Aside from these internal department policies, there are almost no laws governing police use of facial recognition. Police can legally run searches on low-quality photos, as in Williams’ case, as well as forensic sketches and even celebrity lookalikes. Garvie said legislators have heard the calls for regulation and that there has been “a lot of movement” both from lawmakers and lobbyists to craft federal legislation. The industry has thrown its support behind uniform national regulation, which is easier to comply with than mismatched local rules.

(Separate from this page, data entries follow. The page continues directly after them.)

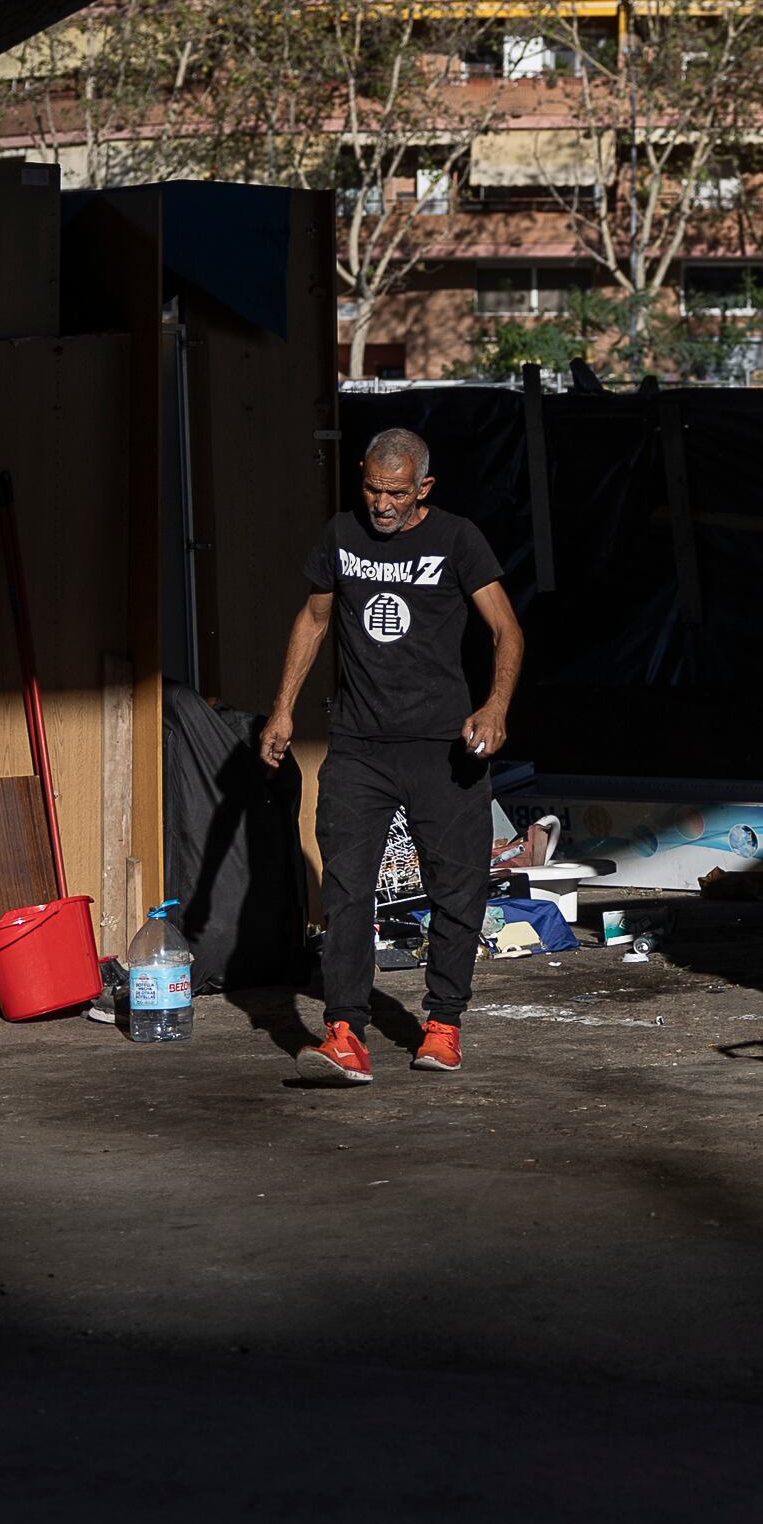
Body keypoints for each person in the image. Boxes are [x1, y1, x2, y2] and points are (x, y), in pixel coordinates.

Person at [260, 427, 523, 1086]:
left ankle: (443, 1024)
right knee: (347, 886)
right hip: (358, 745)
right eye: (374, 489)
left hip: (443, 748)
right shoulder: (342, 536)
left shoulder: (458, 540)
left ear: (424, 489)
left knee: (456, 885)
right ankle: (345, 1031)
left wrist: (494, 708)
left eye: (397, 493)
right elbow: (315, 620)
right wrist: (284, 708)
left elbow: (506, 630)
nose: (382, 504)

DataWorks Plus and NEC didn’t respond to requests for comment, but Rank One CEO Brendan Klare wrote in an email that the Detroit Police Department’s use of his facial recognition algorithm in the Williams case “goes against established industry standard best practices, and Rank One unreservedly opposes any misuse of face recognition technology including where a candidate match serves as the source of probable cause for an arrest.” He said he would “continue to work with legislative groups that seek regulation from the US Congress on the use of face recognition by law enforcement.”

“I suspect that anything we see at the federal level is likely to be less stringent than state and local rules,” Garvie said, referring to outright bans enacted in cities like San Francisco and Boston. “Anything short of a ban is going to be more favorable to companies’ ability to continue selling this technology.”